13.3.2. Controllability of Wheeled Mobile Robots (Part 1 of 4)

This video introduces the concept of linear controllability for a control system. The canonical nonholonomic wheeled mobile robot does not satisfy linear controllability, which motivates concepts in nonlinear controllability in the next video.

Controllability refers to the ability to drive a system from one state to another. For a kinematic model of a wheeled mobile robot, the state is just the configuration q of the chassis, with components phi, x, y.

Consider an omnidirectional wheeled mobile robot with a goal configuration q_goal. A simple controller to drive the robot to the goal configuration is the proportional controller q-dot equals K times (q_goal minus q), where the feedback gain matrix K acts like a spring to pull q to q_goal. We could choose K to be the identity matrix, but as long as it's positive definite, the configuration error will decay to zero, as seen in this animation.

We might as well choose the goal configuration as the origin, so this controller simplifies to q-dot equals minus K times q.

This controller only works because the chassis velocity q-dot and the controlled wheel speeds u satisfy u equals H of phi times q-dot, where H is rank 3 as we learned in an earlier video. This means that any q-dot can be achieved by some choice of wheel speeds u. Therefore we can write the controller as q-dot equals minus K times q equals the pseudoinverse of H of phi times u, which we express more simply as q-dot equals nu.

This is a simple example of a more general class of linear control systems x-dot equals A x plus B nu, where x is n-dimensional, nu is m-dimensional, A is n-by-n, and B is n-by-m. Systems such as this are said to be linearly controllable if they satisfy the Kalman rank condition: the rank of the matrix whose columns are given by the matrices B, AB, A-squared B, etc., is equal to n, the dimension of x. This condition ensures that the m controls can act on all n states.

If a system is linearly controllable, it's possible to drive it between arbitrary states. To stabilize the origin, we can choose the feedback controller nu equals minus K times x, resulting in the dynamics x-dot equals A minus B K times x. For stability, we need to choose K so that the eigenvalues of A minus B K all have negative real components.

Since we can write our omnidirectional mobile robot control system as q-dot equals nu, it's a simple example of a linear control system with A equal to zero and B the identity matrix. The identity matrix trivially satisfies the Kalman rank condition.
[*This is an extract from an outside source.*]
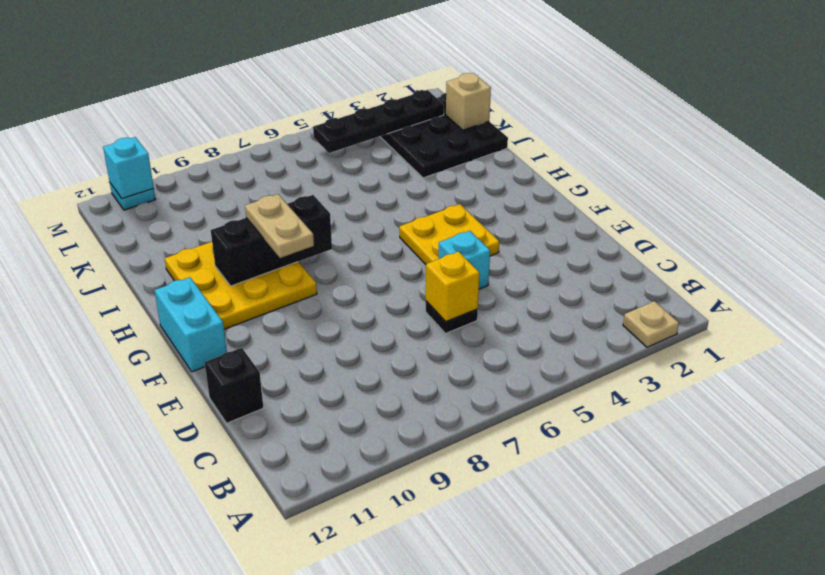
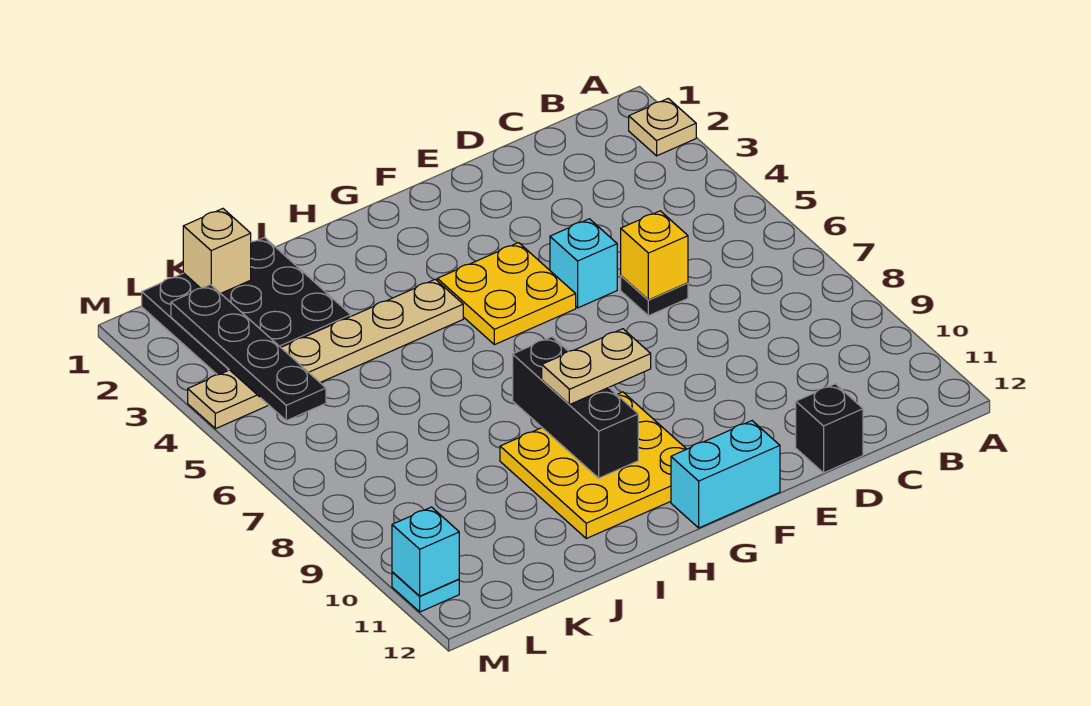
none -> tan 1x6 plate [188,279,463,429]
The canonical nonholonomic mobile robot is not a linear control system, because the matrix G depends on the configuration q. We might still wonder if there is a simple control law that can stabilize a desired chassis configuration q_goal. Without proving it, I'll state a famous negative result:

The system q-dot equals G of q times u, where the rank of G of zero is less than the dimension of q, cannot be stabilized to the origin by a continuous time-invariant feedback control law. For the canonical nonholonomic mobile robot, the rank of G is always 2, which is less than 3, the dimension of q.

So, not only is there no control law that is linear in q that can stabilize a desired configuration, there isn't even a stabilizing control law that's continuous in q. The nonholonomic mobile robot is not linearly controllable, but in the next video, I'll define weaker notions of controllability, taken from nonlinear control theory, that apply to nonholonomic mobile robots.